= Ayse Bilgin =

Australian statistician and statistics educator

Ayşe Ayşin Bombaci Bilgin is an Australian statistician and statistics educator. She is a professor of mathematics and statistics at Macquarie University and the president (2021–2023) of the International Association for Statistical Education. Bilgin's research explores applications of statistics in health sciences and learning and teaching in statistics.

==Education==
Bilgin earned a master's degree in statistics from the University of Newcastle (Australia) in 1997, and completed her PhD in 2004 in the University of Newcastle School of Medical Practice and Population Health. Bilgin also has a Bachelor's degree in engineering, an MBA, a post graduate diploma in Higher Education (Learning and teaching) and a master's degree in Higher Education (Leadership and management).

==Recognition==
Bilgin became an Elected Member of the International Statistical Institute in 2015. She was president of the International Association for Statistical Education for the 2021–20231 term and past president 2023–2025. Bilgin is the recipient of several learning and teaching awards for her outstanding contributions to student learning such as an Australian Learning and Teaching Council Citation for 'Outstanding Contributions to Student Learning', a Macquarie University VC Citation, ATEM Award Community Engagement (Highly Commended); Higher Education Award for Employability; joint-recipient of Australian Awards for University Teaching (AAUT). She was awarded "Excellence in research: Five Future-shaping Priorities (Healthy People)" by Macquarie University and she was a member of research team which were the finalist of the Eureka Prize in 2017.

> [RECORDS SHOWN]

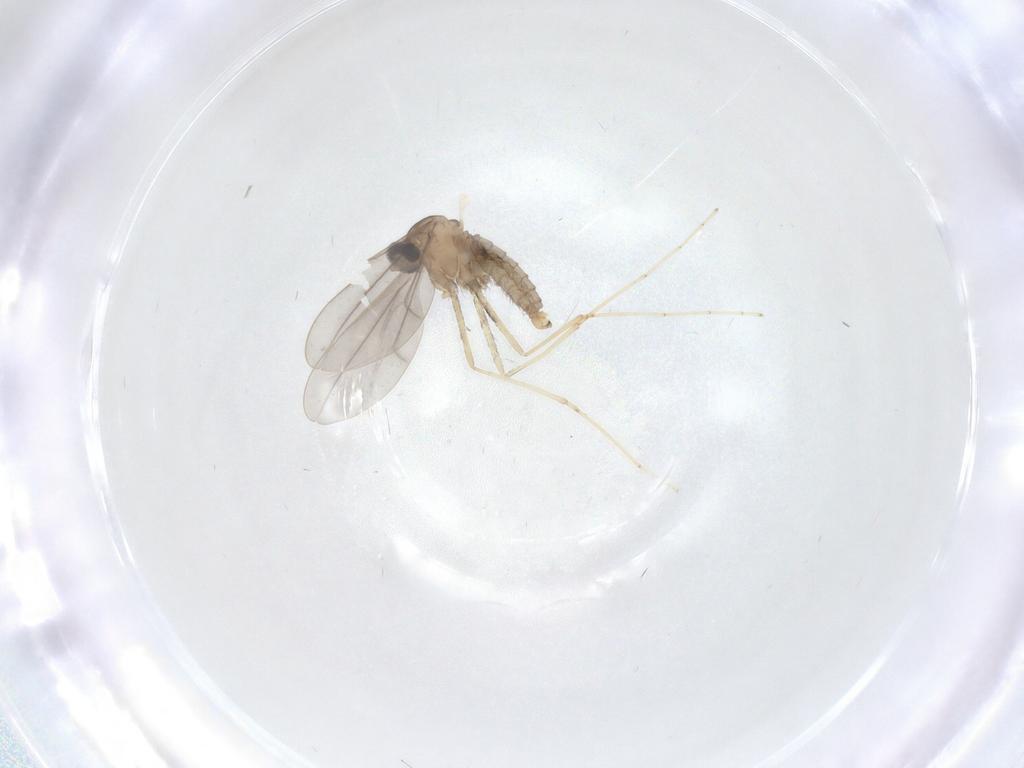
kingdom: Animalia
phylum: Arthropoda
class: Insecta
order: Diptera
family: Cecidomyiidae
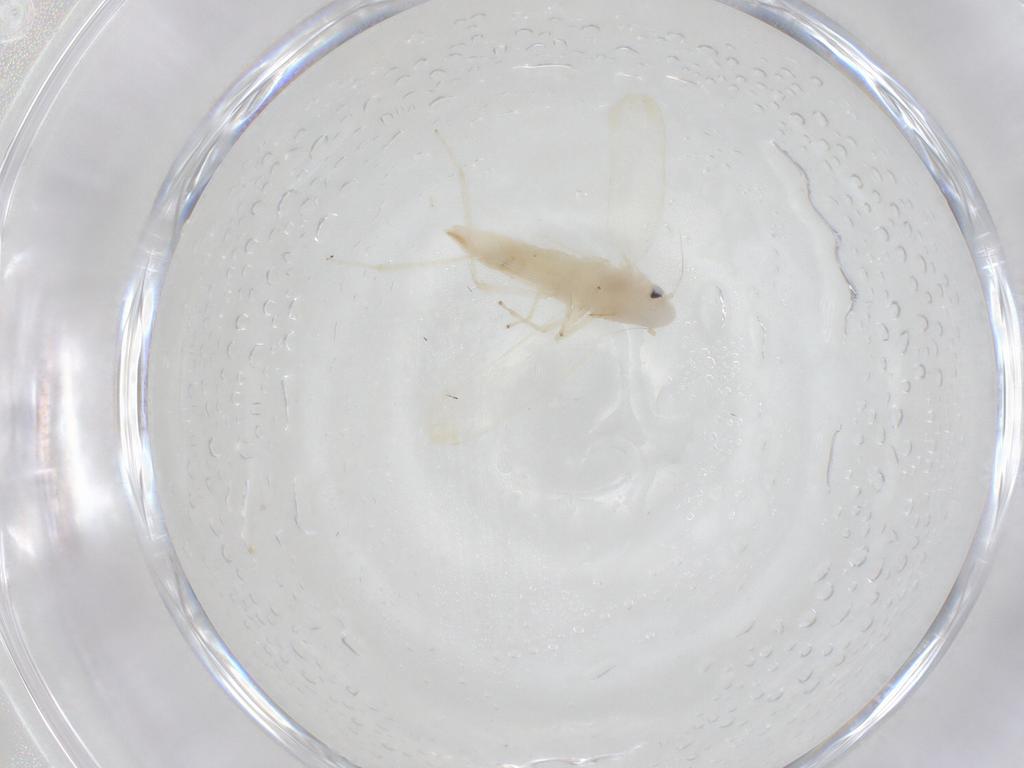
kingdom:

> [WORK TO COMPLETE]
a) According to the Ayse Bilgin article, in what year did Bilgin complete her PhD?
b) Rewrite the Ayse Bilgin article between "Ayşe Ayşin Bombaci" and "(Leadership and management).", inclusive, swapping "master's degree" for "master's qualification".
The data plays no part in this exercise.

> [ANSWERS TO THE PROBLEMS]
a) 2004

b)
Ayşe Ayşin Bombaci Bilgin is an Australian statistician and statistics educator. She is a professor of mathematics and statistics at Macquarie University and the president (2021–2023) of the International Association for Statistical Education. Bilgin's research explores applications of statistics in health sciences and learning and teaching in statistics.

==Education==
Bilgin earned a master's qualification in statistics from the University of Newcastle (Australia) in 1997, and completed her PhD in 2004 in the University of Newcastle School of Medical Practice and Population Health. Bilgin also has a Bachelor's degree in engineering, an MBA, a post graduate diploma in Higher Education (Learning and teaching) and a master's qualification in Higher Education (Leadership and management).